▶ **EXERCISE AIM**
Word for word, the data below must be repeated in full; no picture is to be included.

▶ **EXERCISE DATA**
-------

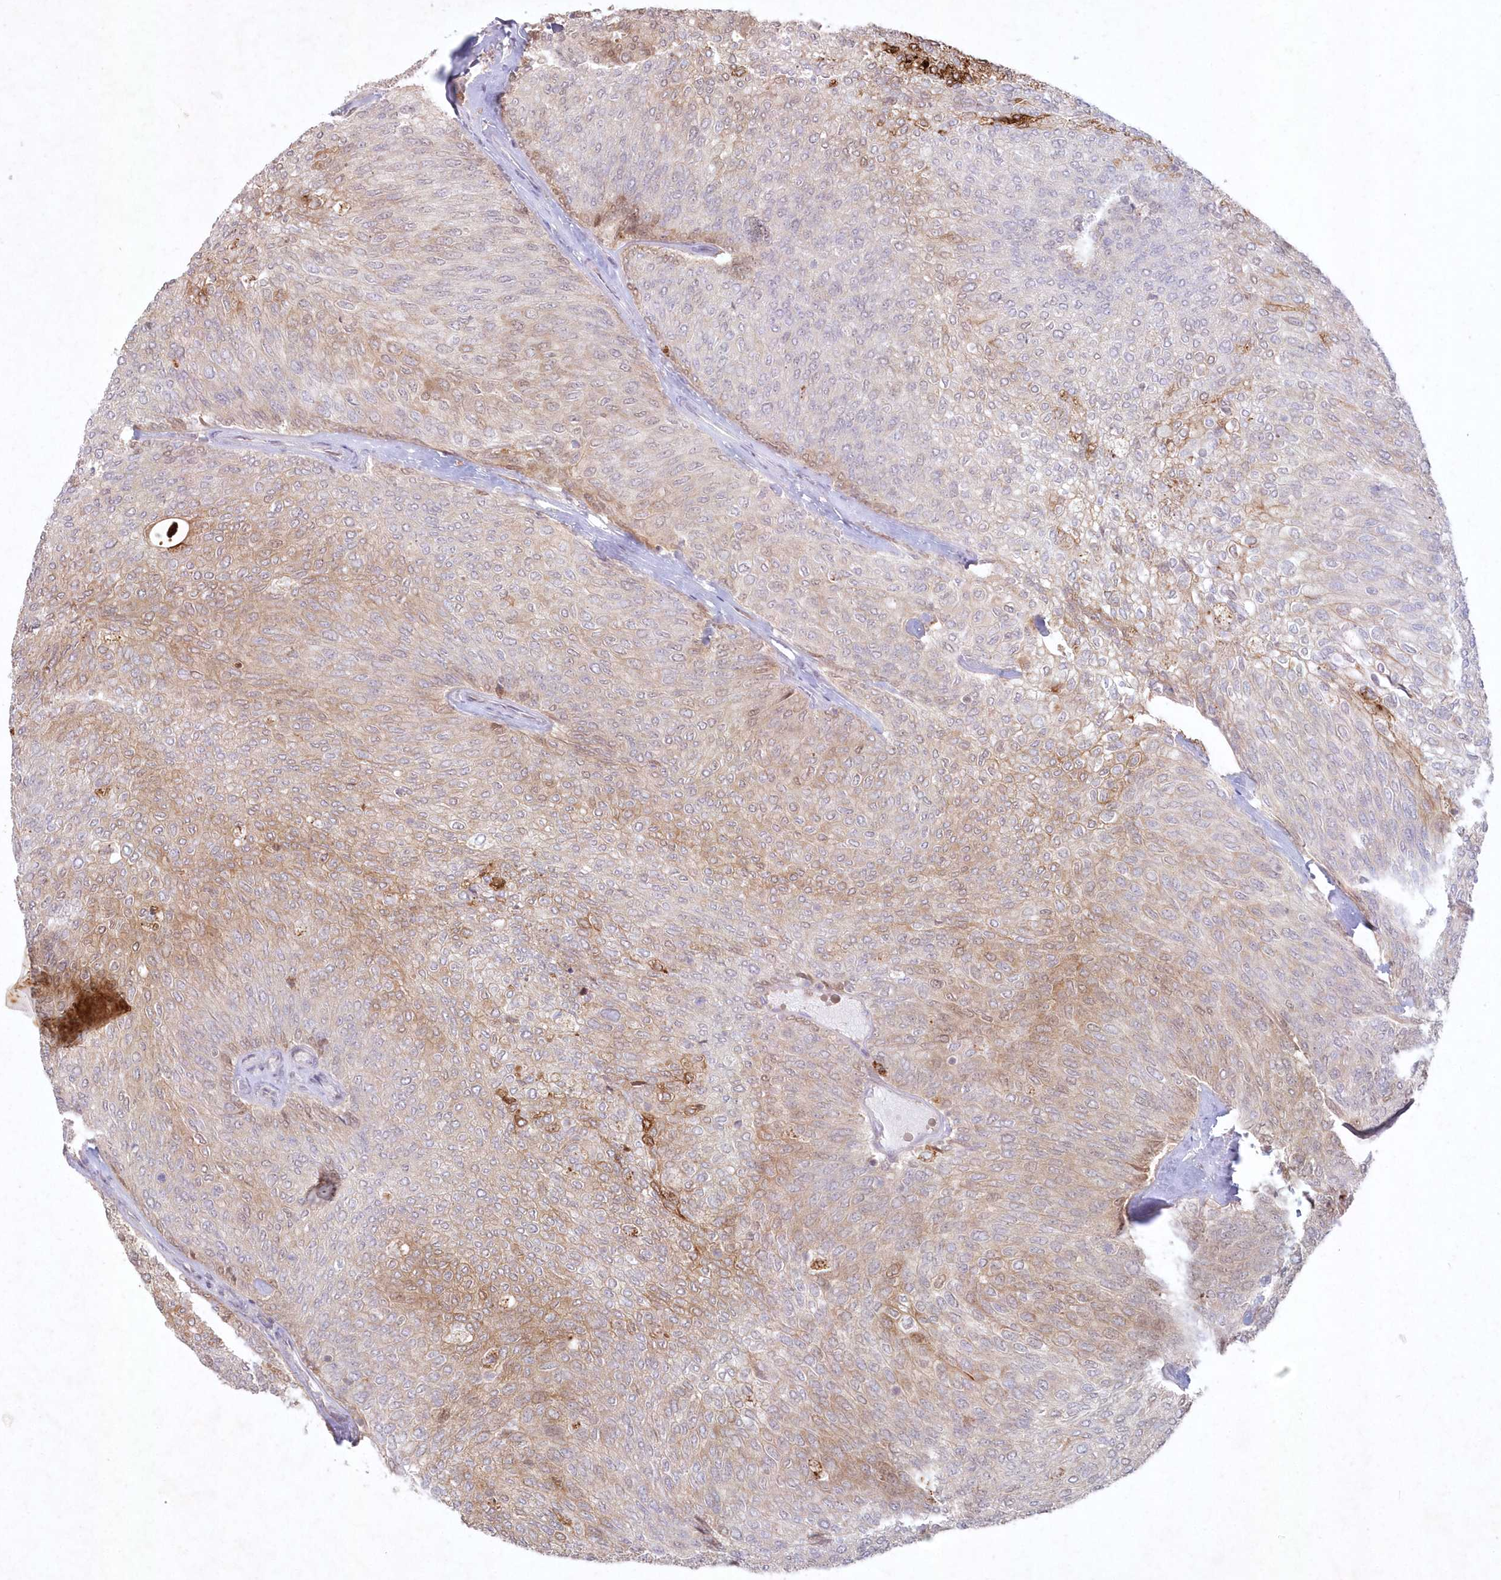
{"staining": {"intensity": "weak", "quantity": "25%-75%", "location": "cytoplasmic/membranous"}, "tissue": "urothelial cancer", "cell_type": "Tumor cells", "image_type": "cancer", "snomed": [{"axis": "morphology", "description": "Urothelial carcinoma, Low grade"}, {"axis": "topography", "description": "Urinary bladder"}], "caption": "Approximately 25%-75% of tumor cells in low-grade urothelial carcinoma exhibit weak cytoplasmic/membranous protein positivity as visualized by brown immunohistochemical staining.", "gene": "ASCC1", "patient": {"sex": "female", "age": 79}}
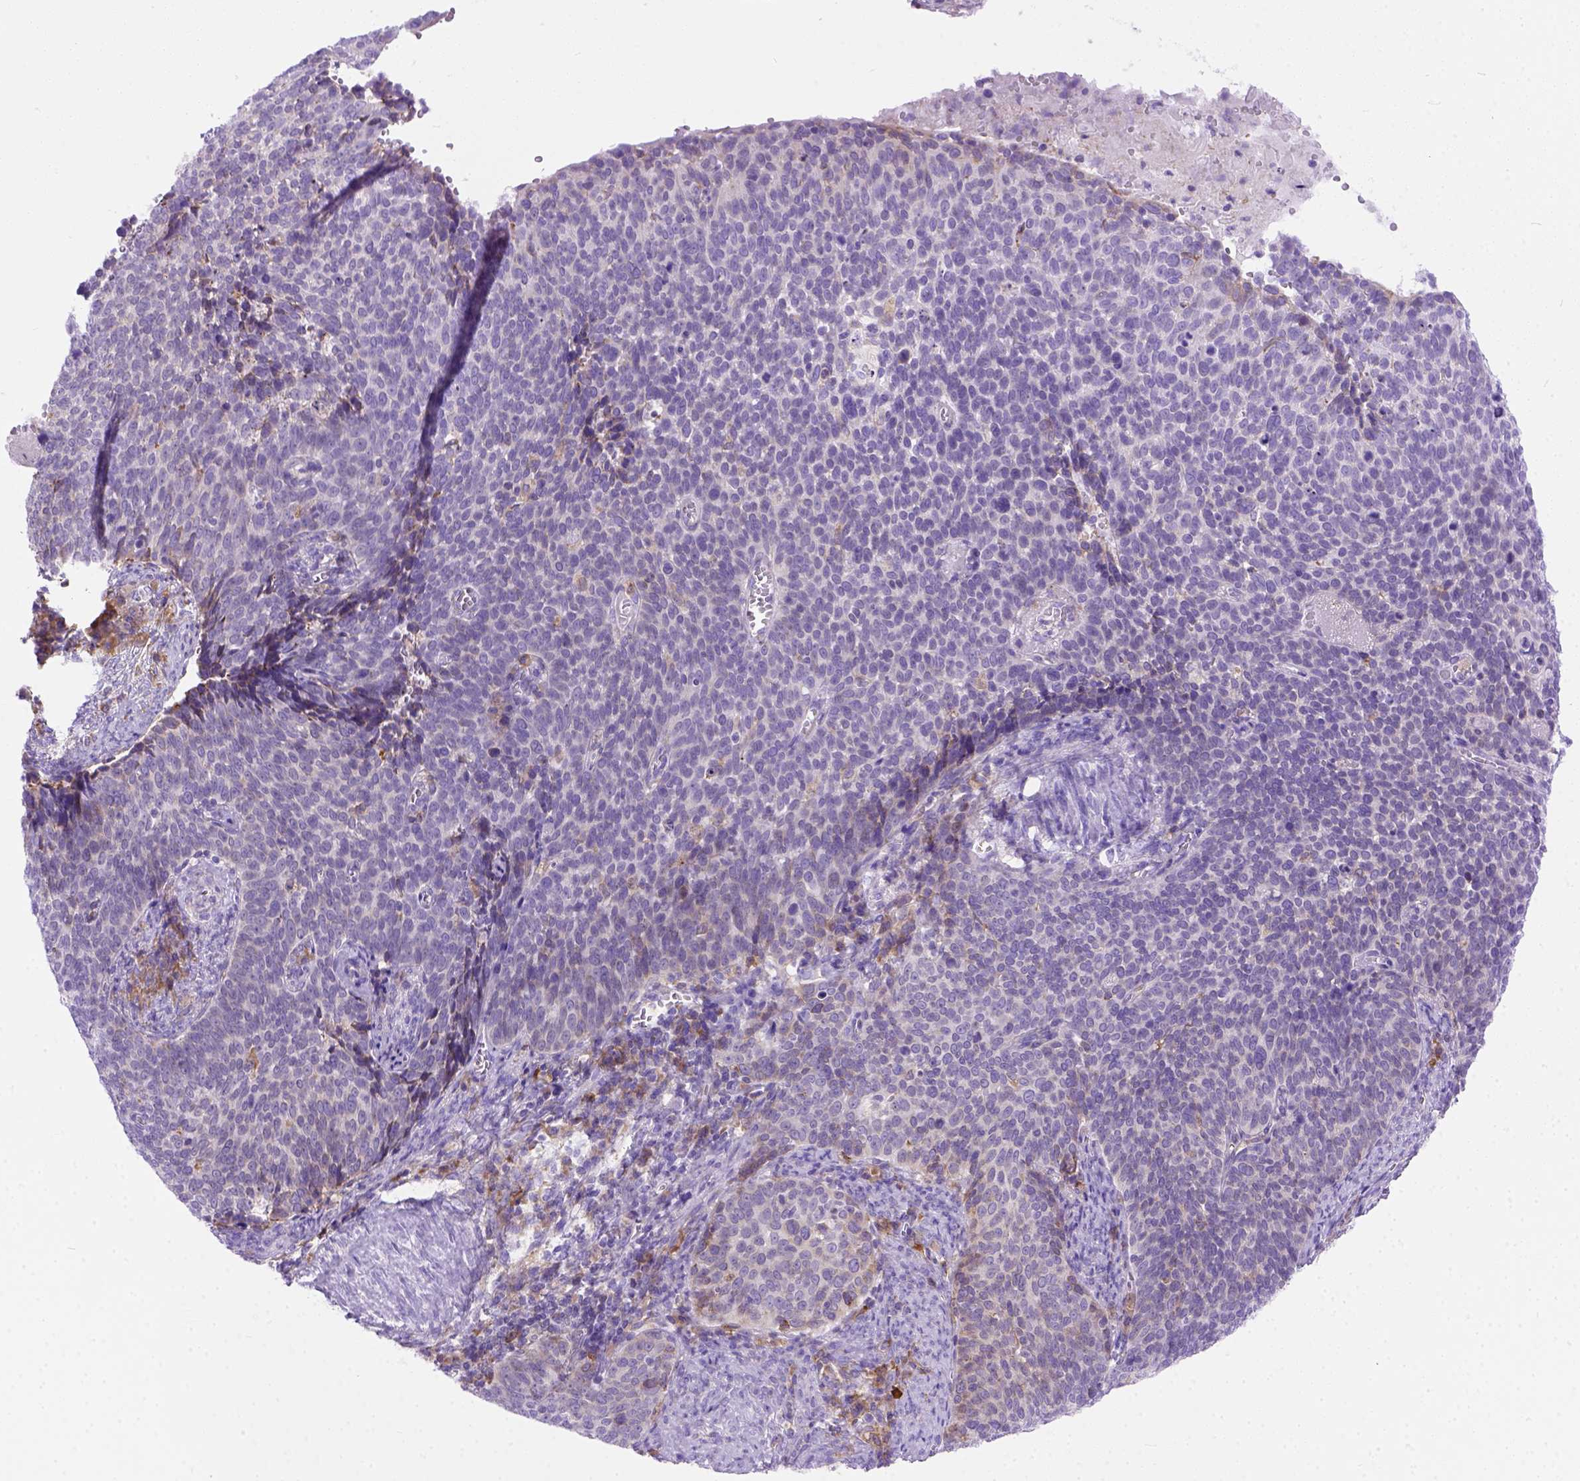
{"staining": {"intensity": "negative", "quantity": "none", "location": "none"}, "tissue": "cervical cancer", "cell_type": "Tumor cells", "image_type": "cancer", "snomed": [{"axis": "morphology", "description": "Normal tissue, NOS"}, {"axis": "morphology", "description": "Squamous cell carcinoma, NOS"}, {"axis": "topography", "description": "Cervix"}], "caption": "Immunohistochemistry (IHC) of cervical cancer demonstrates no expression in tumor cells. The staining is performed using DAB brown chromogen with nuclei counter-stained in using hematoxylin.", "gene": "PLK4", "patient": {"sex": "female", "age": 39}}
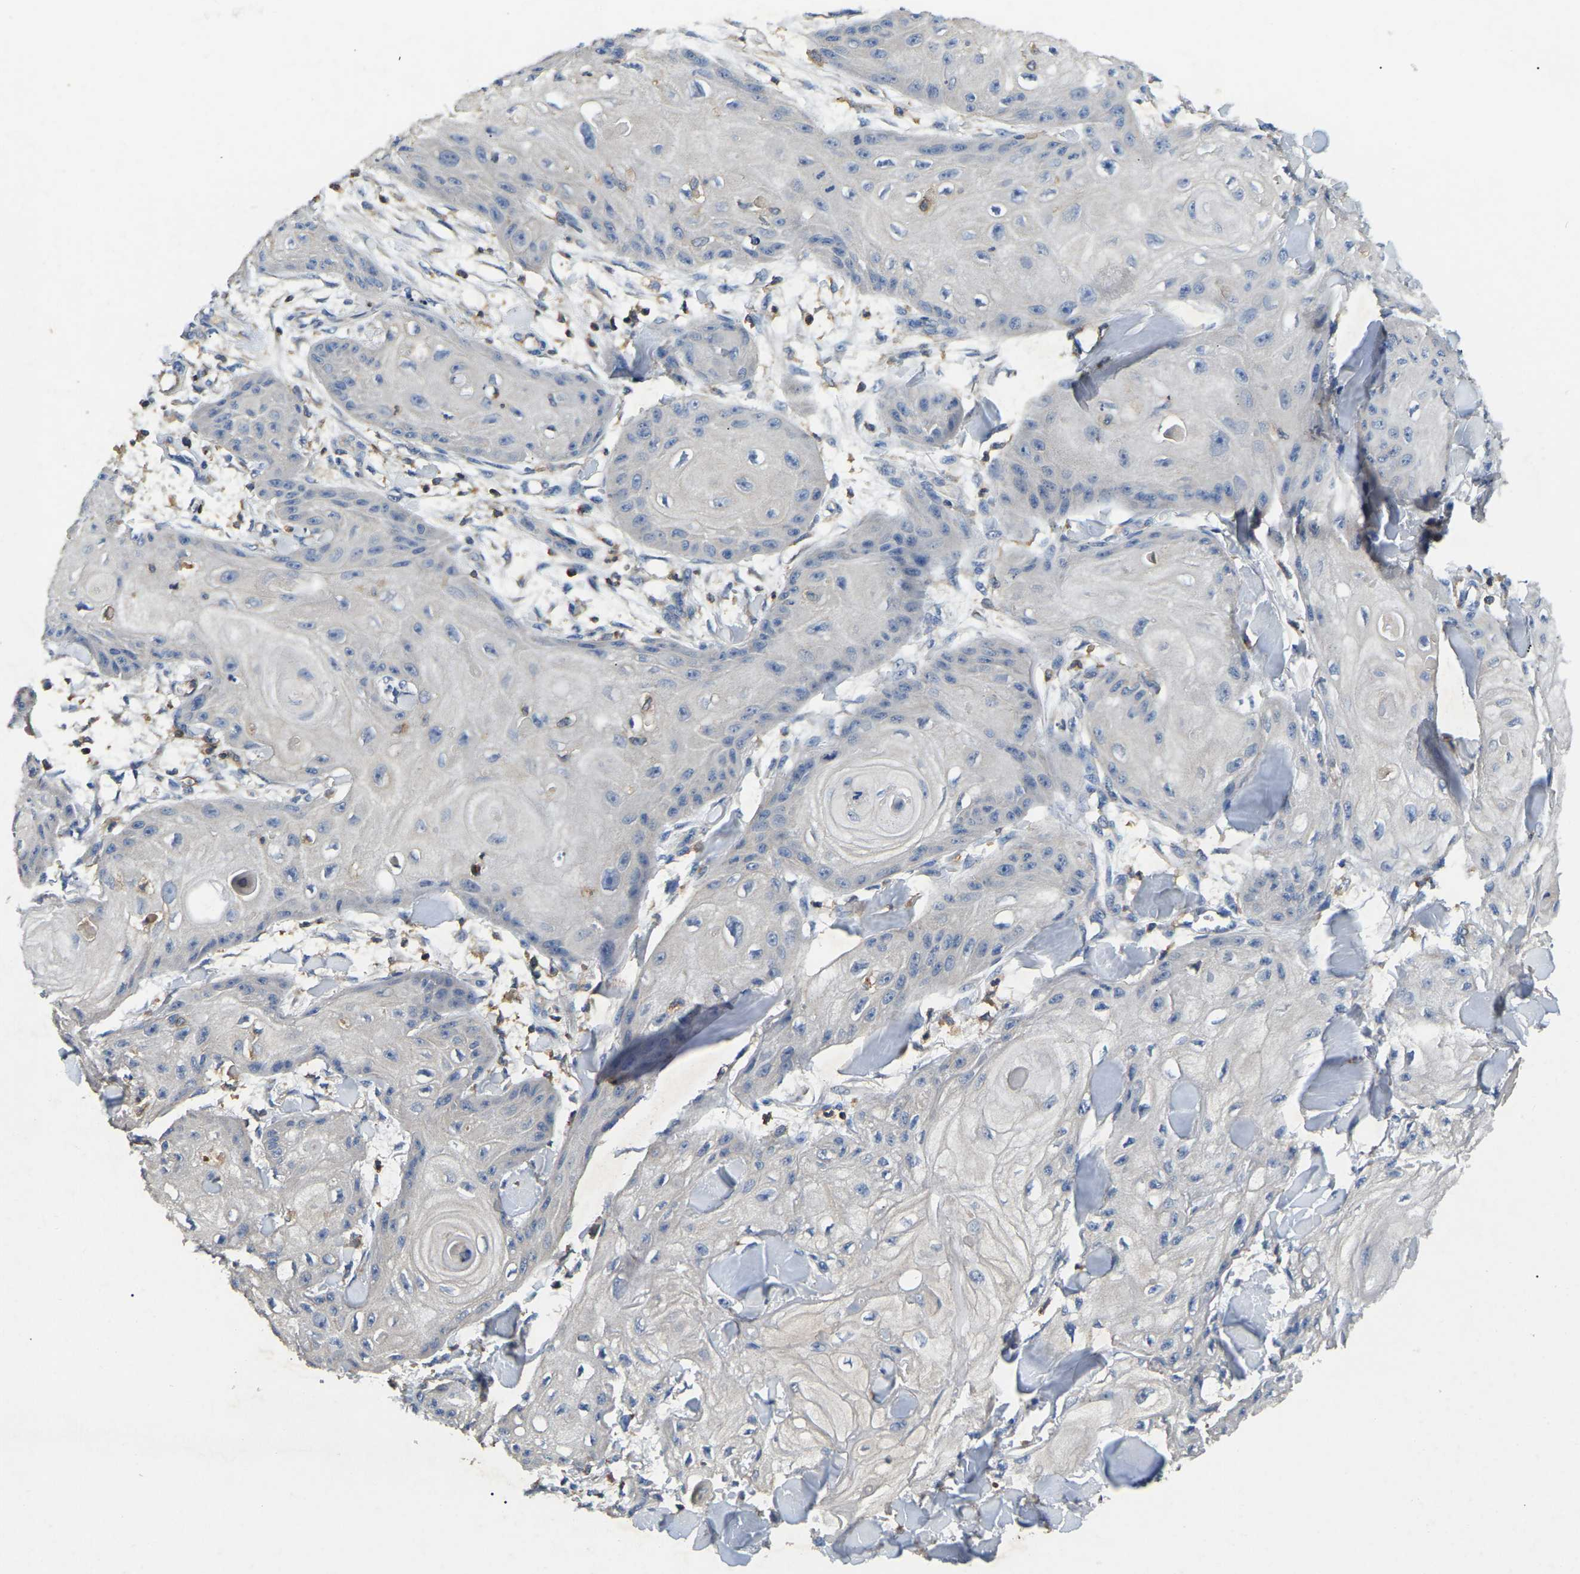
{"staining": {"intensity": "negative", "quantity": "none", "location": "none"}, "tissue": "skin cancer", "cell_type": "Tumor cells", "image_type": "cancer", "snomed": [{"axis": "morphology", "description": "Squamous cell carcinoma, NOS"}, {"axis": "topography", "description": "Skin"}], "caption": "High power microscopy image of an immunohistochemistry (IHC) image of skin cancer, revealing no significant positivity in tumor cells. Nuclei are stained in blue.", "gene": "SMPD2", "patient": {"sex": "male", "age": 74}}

-------

▶ **TASK ANSWER**
{"staining": {"intensity": "weak", "quantity": "25%-75%", "location": "cytoplasmic/membranous"}, "tissue": "urothelial cancer", "cell_type": "Tumor cells", "image_type": "cancer", "snomed": [{"axis": "morphology", "description": "Urothelial carcinoma, Low grade"}, {"axis": "topography", "description": "Urinary bladder"}], "caption": "Approximately 25%-75% of tumor cells in low-grade urothelial carcinoma exhibit weak cytoplasmic/membranous protein positivity as visualized by brown immunohistochemical staining.", "gene": "ASCC1", "patient": {"sex": "female", "age": 79}}
{"staining": {"intensity": "negative", "quantity": "none", "location": "none"}, "tissue": "cervical cancer", "cell_type": "Tumor cells", "image_type": "cancer", "snomed": [{"axis": "morphology", "description": "Normal tissue, NOS"}, {"axis": "morphology", "description": "Squamous cell carcinoma, NOS"}, {"axis": "topography", "description": "Cervix"}], "caption": "Immunohistochemistry (IHC) of cervical cancer demonstrates no expression in tumor cells. The staining is performed using DAB brown chromogen with nuclei counter-stained in using hematoxylin.", "gene": "PLK4", "patient": {"sex": "female", "age": 39}}
{"staining": {"intensity": "negative", "quantity": "none", "location": "none"}, "tissue": "skin cancer", "cell_type": "Tumor cells", "image_type": "cancer", "snomed": [{"axis": "morphology", "description": "Squamous cell carcinoma, NOS"}, {"axis": "topography", "description": "Skin"}], "caption": "High power microscopy image of an immunohistochemistry (IHC) image of skin cancer, revealing no significant positivity in tumor cells. Nuclei are stained in blue.", "gene": "SMPD2", "patient": {"sex": "male", "age": 74}}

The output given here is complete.